Affectant le fonds, la servitude pèse sur les propriétaires successifs. L’empiètement sur la servitude, même de peu d’ampleur, est sanctionné par la démolition. Celle-ci est ordonnée même si elle cause un grave préjudice à celui qui a irrégulièrement construit. La démolition est la seule sanction possible de la violation du droit réel constitué par la servitude conventionnelle. Le bénéficiaire de la servitude doit saisir le juge du fonds aux fins qu’il rende un jugement condamnant son voisin à démolir la partie des ouvrages dépassant les limites figurant dans l’acte de servitude et à remettre en état les lieux. La jurisprudence est constante pour considérer que l’allocation de dommages-intérêts est sans effet.

Deux moyens d’extinction définitive

Face à la sévérité de la sanction, le code civil a soigneusement établi les conditions concrètes de l’extinction des servitudes : l’article 703 pose le principe général que « les servitudes cessent lorsque les choses se trouvent en tel état qu’on ne peut plus en user ». En revanche, l’article 704 prévoit « qu’elles revivent si les choses sont rétablies de manière qu’on puisse en user ». Toutefois, la servitude conventionnelle n’est pas un droit perpétuel : le code civil stipule deux moyens d’extinction définitive :

– lorsque les deux fonds concernés sont réunis entre une seule main,

– par le non-usage pendant trente ans, cette période commençant à courir du jour où a été fait un acte contraire à la servitude, tel le commencement de travaux en violation des dispositions de la servitude.

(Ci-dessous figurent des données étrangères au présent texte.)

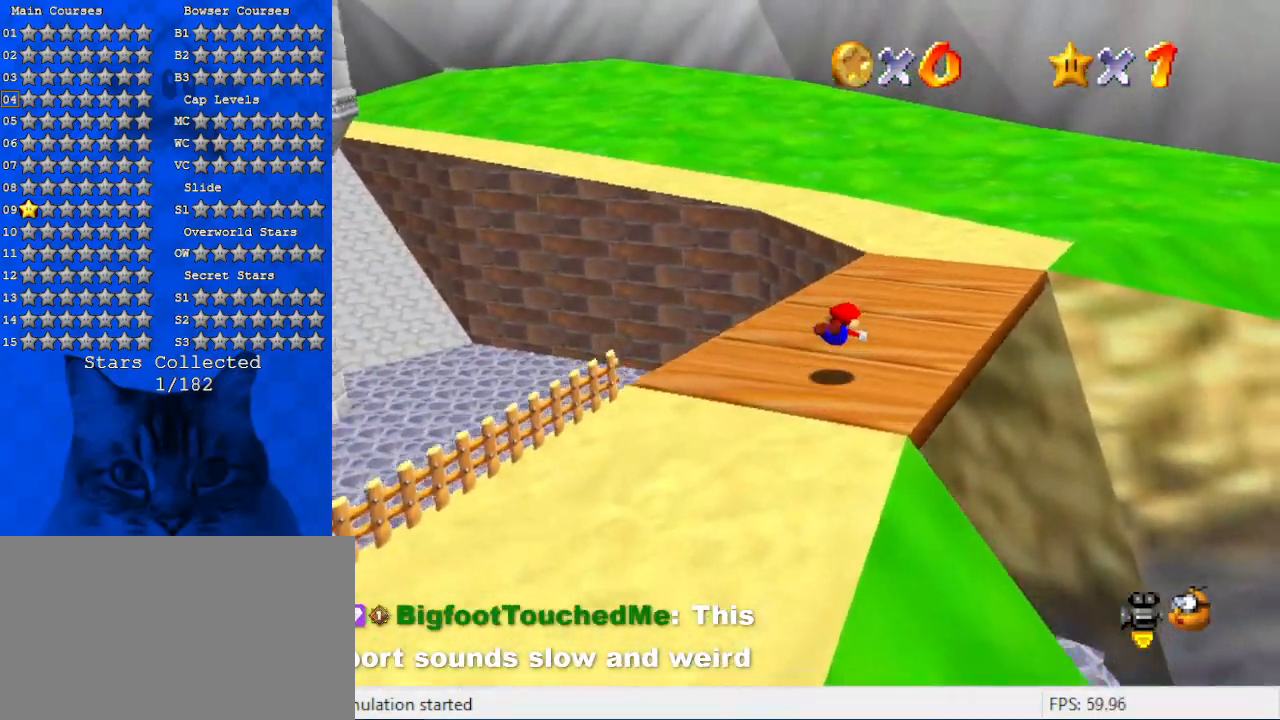
{"keys": ["d", "right", "up"], "events": [[166, "ctrl", "down"], [166, "shift", "down"], [300, "ctrl", "up"], [300, "shift", "up"], [400, "d", "down"], [400, "right", "down"]]}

Le bénéficiaire de la servitude peut y renoncer mais cette renonciation n’est valable qu’en cas d’accord précis et non équivoque : soit la publication au Bureau des hypothèques, soit la volonté connue de tous, ces éléments étant très soigneusement vérifiés par la Cour de cassation. En revanche, le non respect d’obligations à la charge du bénéficiaire de la servitude n’autorise pas le propriétaire du terrain grevé de la servitude à s’affranchir de cette dernière au motif de la non exécution de la contrepartie prévue à la charge du bénéficiaire. Le principe du droit commun des obligations « non adimpleti contractus » ne s’applique pas à la matière des servitudes conventionnelles qui sont des droits réels.